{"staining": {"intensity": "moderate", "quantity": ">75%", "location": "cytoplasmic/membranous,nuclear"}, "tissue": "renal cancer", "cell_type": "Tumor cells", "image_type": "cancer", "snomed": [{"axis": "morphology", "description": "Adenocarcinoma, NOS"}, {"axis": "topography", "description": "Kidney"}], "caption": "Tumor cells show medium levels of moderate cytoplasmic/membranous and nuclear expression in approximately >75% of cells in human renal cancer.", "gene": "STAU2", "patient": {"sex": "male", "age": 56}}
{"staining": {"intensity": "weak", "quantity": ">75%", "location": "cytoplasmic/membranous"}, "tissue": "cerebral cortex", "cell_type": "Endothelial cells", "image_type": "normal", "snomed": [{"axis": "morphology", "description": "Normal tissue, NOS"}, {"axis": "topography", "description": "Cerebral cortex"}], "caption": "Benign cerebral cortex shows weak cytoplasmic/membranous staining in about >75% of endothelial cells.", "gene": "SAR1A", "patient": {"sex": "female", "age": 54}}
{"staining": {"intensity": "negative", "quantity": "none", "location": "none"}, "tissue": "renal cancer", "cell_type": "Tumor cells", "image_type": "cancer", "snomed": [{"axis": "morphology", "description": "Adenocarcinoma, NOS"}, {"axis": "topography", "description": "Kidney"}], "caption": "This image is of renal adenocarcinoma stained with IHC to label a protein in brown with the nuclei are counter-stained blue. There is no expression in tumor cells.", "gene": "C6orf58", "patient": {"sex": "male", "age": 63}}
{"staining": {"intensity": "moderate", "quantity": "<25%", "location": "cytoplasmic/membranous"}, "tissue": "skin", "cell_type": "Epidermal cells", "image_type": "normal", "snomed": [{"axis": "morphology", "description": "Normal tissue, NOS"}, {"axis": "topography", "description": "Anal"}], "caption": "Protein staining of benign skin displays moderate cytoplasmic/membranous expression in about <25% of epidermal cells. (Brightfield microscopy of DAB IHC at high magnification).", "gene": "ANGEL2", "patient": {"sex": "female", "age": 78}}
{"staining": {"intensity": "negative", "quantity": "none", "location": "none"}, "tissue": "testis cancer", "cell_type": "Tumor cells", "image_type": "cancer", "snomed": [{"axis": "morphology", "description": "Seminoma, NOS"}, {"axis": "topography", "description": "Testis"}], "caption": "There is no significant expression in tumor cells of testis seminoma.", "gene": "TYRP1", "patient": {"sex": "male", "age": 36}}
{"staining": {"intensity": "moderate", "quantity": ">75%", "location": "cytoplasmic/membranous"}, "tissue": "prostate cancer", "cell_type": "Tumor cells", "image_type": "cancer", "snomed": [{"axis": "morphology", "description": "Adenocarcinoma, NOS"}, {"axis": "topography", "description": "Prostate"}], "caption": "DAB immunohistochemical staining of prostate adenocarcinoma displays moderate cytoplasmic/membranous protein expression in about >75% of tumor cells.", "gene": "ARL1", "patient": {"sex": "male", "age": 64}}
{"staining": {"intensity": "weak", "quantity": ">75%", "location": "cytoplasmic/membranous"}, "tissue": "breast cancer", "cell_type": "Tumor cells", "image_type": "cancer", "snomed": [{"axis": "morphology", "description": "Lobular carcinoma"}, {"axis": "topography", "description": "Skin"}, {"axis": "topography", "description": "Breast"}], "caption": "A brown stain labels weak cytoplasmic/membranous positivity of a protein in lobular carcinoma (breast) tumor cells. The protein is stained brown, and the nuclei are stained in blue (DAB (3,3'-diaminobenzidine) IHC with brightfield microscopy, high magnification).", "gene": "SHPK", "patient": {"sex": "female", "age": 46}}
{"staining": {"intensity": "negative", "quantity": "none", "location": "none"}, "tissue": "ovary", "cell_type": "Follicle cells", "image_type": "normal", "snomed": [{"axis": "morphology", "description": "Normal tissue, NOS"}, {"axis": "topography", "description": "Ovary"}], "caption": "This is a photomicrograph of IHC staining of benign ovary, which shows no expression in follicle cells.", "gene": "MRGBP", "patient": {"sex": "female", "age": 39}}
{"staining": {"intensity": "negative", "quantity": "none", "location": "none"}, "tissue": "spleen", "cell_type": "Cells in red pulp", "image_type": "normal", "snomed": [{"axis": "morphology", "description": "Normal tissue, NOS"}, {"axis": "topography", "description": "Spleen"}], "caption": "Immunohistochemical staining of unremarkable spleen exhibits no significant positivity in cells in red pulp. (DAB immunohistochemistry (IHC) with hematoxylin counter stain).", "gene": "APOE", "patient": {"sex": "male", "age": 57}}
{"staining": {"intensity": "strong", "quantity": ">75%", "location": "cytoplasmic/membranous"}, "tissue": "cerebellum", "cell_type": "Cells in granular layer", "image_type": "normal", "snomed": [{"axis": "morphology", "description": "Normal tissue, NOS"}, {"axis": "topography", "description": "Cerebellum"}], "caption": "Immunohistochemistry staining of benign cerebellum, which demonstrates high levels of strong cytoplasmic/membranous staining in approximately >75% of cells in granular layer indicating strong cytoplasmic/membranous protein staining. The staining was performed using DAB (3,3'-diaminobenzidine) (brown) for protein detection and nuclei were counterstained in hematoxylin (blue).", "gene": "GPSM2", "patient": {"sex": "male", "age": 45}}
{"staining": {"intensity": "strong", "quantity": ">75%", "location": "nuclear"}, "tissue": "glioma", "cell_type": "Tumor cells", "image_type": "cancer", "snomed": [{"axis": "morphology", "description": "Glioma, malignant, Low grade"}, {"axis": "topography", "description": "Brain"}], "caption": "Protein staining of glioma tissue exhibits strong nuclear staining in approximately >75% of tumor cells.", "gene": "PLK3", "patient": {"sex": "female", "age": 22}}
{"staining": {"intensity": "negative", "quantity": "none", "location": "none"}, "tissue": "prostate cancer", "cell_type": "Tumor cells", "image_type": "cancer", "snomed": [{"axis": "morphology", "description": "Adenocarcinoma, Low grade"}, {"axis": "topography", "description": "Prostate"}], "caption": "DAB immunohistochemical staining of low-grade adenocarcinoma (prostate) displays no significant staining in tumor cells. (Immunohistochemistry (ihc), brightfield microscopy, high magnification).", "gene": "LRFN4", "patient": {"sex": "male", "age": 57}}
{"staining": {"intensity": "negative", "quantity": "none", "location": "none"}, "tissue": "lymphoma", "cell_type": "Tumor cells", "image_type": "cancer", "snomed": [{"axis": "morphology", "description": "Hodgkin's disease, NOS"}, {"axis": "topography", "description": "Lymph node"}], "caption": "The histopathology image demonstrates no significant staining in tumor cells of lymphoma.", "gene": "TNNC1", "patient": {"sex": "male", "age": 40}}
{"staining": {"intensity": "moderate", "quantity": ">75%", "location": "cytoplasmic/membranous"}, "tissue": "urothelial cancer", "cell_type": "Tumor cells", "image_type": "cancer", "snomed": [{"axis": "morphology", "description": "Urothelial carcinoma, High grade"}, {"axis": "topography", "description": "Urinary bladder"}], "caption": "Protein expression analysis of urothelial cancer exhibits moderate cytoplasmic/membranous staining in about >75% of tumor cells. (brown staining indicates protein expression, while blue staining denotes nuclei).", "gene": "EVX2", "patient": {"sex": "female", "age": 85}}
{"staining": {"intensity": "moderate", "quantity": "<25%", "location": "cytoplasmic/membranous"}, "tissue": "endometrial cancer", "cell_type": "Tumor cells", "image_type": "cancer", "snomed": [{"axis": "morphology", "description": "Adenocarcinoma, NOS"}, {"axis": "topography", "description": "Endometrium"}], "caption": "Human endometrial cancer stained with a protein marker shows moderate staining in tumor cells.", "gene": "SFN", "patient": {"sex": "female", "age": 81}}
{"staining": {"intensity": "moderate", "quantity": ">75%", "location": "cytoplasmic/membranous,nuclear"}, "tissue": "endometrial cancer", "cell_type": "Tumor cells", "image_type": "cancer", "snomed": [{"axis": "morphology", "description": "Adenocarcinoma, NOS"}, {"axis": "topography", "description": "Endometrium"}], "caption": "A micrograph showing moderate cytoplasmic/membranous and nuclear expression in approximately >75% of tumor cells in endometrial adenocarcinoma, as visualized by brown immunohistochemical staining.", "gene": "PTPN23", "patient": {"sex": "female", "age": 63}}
-*-*-
Write only the number of lines above in which the word "This" is found.

2